### EXERCISE DETAILS
Every line containing the word "Example" is to be copied from the data below.
◇ ◇ ◇
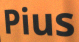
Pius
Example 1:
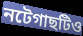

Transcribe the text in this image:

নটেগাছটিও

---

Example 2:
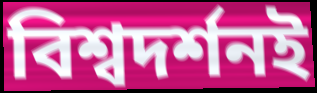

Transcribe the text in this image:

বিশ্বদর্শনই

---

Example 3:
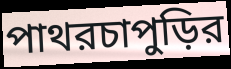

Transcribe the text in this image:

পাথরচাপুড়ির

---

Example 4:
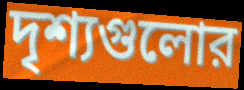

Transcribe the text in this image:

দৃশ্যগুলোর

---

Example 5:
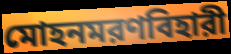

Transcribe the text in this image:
◇ ◇ ◇
### ANSWER SECTION
Example 1:
Example 2:
Example 3:
Example 4:
Example 5:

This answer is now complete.